- _WORK ITEM_
Rewrite the material from its first line through the line with "What is the greatest value displayed?", including that line, as a numbered list with the blank lines dropped.

- _RECORDED DATA_
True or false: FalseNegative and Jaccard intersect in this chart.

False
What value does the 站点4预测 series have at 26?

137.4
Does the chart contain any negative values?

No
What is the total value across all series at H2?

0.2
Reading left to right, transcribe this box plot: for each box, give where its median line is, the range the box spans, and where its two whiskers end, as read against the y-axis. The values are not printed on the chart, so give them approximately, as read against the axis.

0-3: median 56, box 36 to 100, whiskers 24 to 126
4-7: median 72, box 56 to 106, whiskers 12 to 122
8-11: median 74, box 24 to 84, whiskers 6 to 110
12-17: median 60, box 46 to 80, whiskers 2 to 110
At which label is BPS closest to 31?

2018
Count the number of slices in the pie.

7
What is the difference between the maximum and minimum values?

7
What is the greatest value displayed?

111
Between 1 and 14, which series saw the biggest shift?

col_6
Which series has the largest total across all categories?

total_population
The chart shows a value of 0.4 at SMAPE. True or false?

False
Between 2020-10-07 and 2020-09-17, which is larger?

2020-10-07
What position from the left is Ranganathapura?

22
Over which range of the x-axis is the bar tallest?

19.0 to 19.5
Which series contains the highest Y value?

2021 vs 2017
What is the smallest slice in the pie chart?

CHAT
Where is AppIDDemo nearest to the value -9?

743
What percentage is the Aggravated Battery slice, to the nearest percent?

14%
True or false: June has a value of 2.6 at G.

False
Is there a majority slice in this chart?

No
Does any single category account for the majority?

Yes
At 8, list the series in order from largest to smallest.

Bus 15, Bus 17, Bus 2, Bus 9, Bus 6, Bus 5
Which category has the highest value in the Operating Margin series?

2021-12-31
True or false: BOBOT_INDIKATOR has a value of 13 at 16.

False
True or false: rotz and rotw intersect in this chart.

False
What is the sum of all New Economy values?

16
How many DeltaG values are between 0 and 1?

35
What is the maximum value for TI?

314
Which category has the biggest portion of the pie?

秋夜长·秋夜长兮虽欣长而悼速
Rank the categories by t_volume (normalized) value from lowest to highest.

- _ANSWER TO THIS EXERCISE_
1. True or false: FalseNegative and Jaccard intersect in this chart.
2. False
3. What value does the 站点4预测 series have at 26?
4. 137.4
5. Does the chart contain any negative values?
6. No
7. What is the total value across all series at H2?
8. 0.2
9. Reading left to right, transcribe this box plot: for each box, give where its median line is, the range the box spans, and where its two whiskers end, as read against the y-axis. The values are not printed on the chart, so give them approximately, as read against the axis.
10. 0-3: median 56, box 36 to 100, whiskers 24 to 126
11. 4-7: median 72, box 56 to 106, whiskers 12 to 122
12. 8-11: median 74, box 24 to 84, whiskers 6 to 110
13. 12-17: median 60, box 46 to 80, whiskers 2 to 110
14. At which label is BPS closest to 31?
15. 2018
16. Count the number of slices in the pie.
17. 7
18. What is the difference between the maximum and minimum values?
19. 7
20. What is the greatest value displayed?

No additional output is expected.